WRITTEN TASK
Whenever a line below includes the string "typing", show it.

SOURCE MATERIAL Start Marker

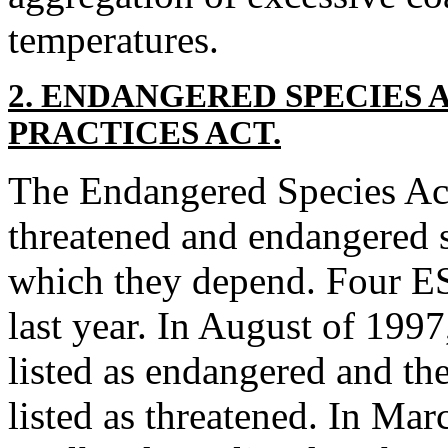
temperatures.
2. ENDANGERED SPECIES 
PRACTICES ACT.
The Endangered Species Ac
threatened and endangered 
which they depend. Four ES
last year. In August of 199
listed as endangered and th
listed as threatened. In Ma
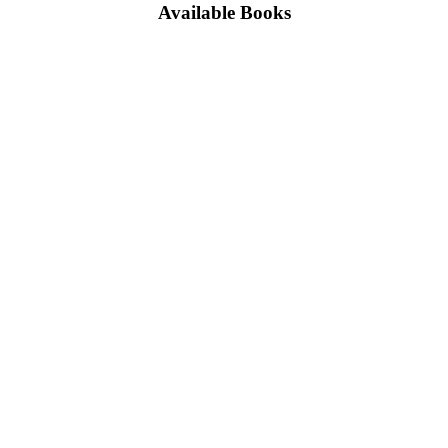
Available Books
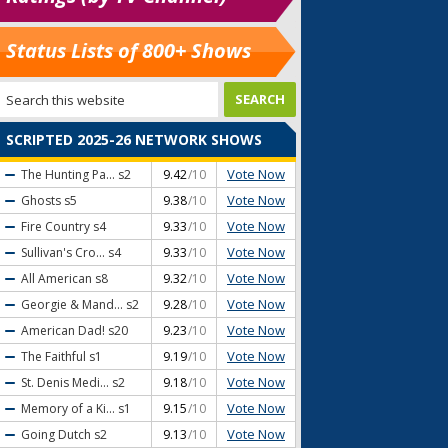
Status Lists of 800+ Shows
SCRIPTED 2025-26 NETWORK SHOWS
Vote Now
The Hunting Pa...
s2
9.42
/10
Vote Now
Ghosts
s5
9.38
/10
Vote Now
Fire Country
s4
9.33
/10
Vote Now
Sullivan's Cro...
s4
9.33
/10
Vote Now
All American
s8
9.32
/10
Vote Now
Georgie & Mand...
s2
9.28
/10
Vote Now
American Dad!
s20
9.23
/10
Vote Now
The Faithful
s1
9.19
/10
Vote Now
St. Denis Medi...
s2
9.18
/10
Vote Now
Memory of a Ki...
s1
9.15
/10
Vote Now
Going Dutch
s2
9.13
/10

SOURCE MATERIAL End Marker
SOURCE MATERIAL Start Marker

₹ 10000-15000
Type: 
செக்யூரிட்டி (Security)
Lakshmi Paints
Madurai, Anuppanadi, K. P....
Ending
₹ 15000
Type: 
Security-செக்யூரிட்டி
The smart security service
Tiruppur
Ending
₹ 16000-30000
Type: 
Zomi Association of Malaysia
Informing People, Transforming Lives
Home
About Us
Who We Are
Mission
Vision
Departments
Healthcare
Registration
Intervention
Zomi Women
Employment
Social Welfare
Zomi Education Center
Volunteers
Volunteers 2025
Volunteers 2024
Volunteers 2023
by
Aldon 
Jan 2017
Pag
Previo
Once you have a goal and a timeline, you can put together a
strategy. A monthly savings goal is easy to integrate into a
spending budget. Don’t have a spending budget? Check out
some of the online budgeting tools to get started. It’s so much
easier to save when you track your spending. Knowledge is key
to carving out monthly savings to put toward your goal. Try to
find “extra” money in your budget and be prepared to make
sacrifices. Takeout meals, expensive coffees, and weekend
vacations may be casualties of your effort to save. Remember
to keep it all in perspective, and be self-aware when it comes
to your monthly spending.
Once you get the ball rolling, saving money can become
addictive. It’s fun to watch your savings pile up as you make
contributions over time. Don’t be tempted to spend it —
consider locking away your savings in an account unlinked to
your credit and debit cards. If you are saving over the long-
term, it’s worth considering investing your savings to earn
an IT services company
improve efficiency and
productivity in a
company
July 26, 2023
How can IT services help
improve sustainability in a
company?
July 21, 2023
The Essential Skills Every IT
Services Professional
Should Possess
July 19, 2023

SOURCE MATERIAL End Marker
SOURCE MATERIAL Start Marker

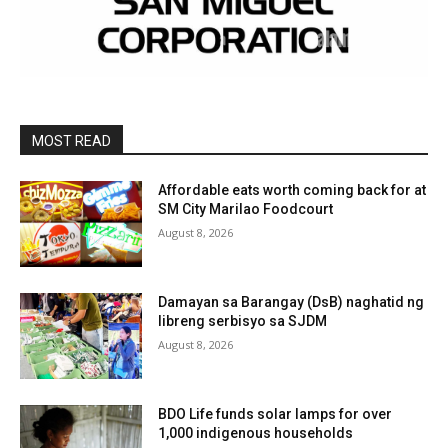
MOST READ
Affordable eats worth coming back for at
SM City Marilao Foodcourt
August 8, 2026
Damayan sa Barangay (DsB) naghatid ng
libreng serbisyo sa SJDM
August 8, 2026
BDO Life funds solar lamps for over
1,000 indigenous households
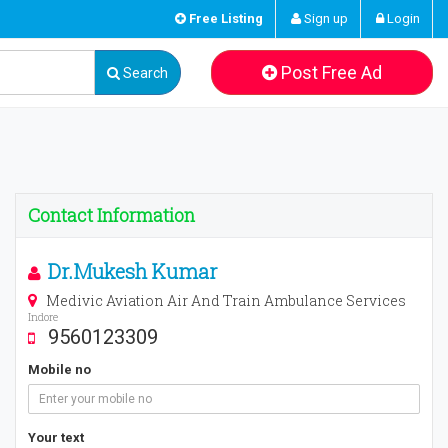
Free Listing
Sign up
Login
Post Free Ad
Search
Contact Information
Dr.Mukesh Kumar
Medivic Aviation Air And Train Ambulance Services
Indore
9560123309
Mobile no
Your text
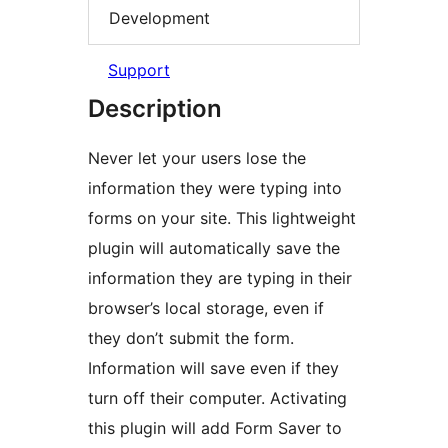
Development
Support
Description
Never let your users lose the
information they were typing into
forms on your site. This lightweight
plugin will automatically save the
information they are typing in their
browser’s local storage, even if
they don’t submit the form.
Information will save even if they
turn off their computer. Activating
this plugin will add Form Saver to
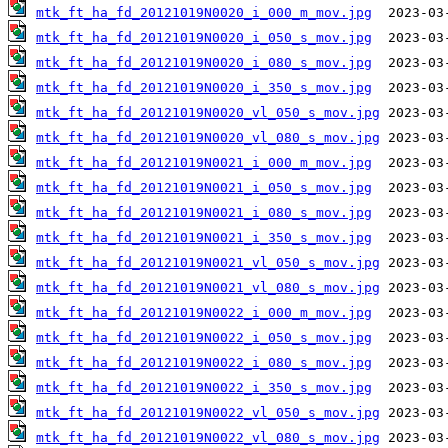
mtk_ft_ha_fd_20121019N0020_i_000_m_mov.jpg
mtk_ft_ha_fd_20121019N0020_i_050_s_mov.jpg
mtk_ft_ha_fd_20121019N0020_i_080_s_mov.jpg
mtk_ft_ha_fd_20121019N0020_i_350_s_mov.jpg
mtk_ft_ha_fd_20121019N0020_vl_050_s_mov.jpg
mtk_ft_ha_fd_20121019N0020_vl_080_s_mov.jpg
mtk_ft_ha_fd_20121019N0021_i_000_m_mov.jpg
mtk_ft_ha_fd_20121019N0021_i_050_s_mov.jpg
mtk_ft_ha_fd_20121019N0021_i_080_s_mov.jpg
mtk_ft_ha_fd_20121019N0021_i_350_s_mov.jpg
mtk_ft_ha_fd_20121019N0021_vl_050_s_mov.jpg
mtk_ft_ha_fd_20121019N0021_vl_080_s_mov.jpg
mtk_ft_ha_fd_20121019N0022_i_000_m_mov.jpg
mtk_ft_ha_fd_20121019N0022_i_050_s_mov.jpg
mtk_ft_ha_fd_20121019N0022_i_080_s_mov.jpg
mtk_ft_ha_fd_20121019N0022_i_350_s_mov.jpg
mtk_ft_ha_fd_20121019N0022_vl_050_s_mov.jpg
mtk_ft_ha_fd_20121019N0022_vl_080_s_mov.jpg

SOURCE MATERIAL End Marker

RESULT OF THE TASK
information they were typing into
information they are typing in their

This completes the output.